BEGIN PASSAGE TO READ

Graphs & Selection

Galaxy builds Mapper graphs (Stars) from embeddings, computes graph distances, clusters, and selects representatives.

Configuration

In params.yaml:

Galaxy:
  metric: stellar_curvature_distance   # Graph-to-graph distance
  selector: max_nodes                  # Representative selection strategy
  nReps: 3                             # Or use distance_threshold
  stars: [jmap]
  jmap:
    nCubes: [8, 12]
    percOverlap: [0.2, 0.4]
    minIntersection: [-1]              # -1 => weighted edges
    clusterer:
      - [HDBSCAN, {min_cluster_size: 5}]

Parameters

Galaxy

metricstr

Distance metric between graphs. Options:

  • "stellar_curvature_distance" (recommended)

selectorstr

Representative selection rule within each cluster. Options:

  • "max_nodes" (default)

  • "max_edges"

  • "min_nodes"

  • "random"

nRepsint or null

Number of representatives to select. If null, use distance_threshold in collapse().

JMAP (Mapper)

nCubeslist of int

Number of intervals per dimension in the cover. Higher -> finer resolution.

percOverlaplist of float

Overlap fraction between adjacent intervals (0-1).

minIntersectionlist of int

Minimum overlap size to form an edge. -1 uses weighted edges without a minimum.

END PASSAGE TO READ
BEGIN RECORDED INFORMATION

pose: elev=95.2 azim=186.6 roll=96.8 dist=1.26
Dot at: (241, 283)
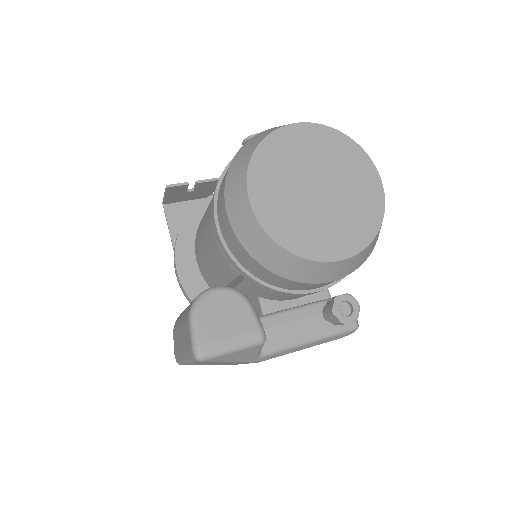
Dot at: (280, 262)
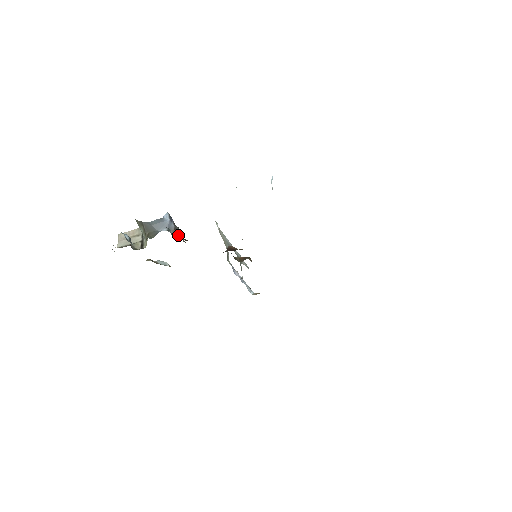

END RECORDED INFORMATION

_WRITTEN INSTRUCTION 1_
Could you retype the stretch of the Graphs & Selection page from "Overlap fraction between" through "without a minimum."?
_WRITTEN INSTRUCTION 2_
Do these statements agree with the Graphs & Selection page? Answer yes or no for each, quoting the deciding words.
(a) The default selector is "max_nodes".
(b) percOverlap sets the number of intervals per dimension in the cover.
(c) A minIntersection value of -1 gives weighted edges with no minimum.
_WRITTEN INSTRUCTION 3_
Would you keep writing the Graphs & Selection page, picking up after its last line?

_REPLY 1_
Overlap fraction between adjacent intervals (0-1).

minIntersectionlist of int

Minimum overlap size to form an edge. -1 uses weighted edges without a minimum.

_REPLY 2_
(a) Yes: "max_nodes" (default)
(b) No: "Overlap fraction between adjacent intervals (0-1)."
(c) Yes: "-1 uses weighted edges without a minimum."

_REPLY 3_
clustererlist of [str, dict]

Clustering algorithm and parameters used within each cube.

Build and Compare

from thema.multiverse import Galaxy

galaxy = Galaxy(YAML_PATH=yaml)
galaxy.fit()  # Writes Star objects to models/

selection = galaxy.collapse(
    metric="stellar_curvature_distance",
    curvature="balanced_forman_curvature",
    selector="max_nodes"
)

# selection: {cluster_id: {"star": StarGraph, "file": Path, ...}}

Visualization (Optional)

import matplotlib.pyplot as plt

coords = galaxy.get_galaxy_coordinates()  # MDS on the distance matrix
plt.scatter(coords[:, 0], coords[:, 1], s=12, alpha=0.6)
plt.title("Galaxy of graph models")
plt.show()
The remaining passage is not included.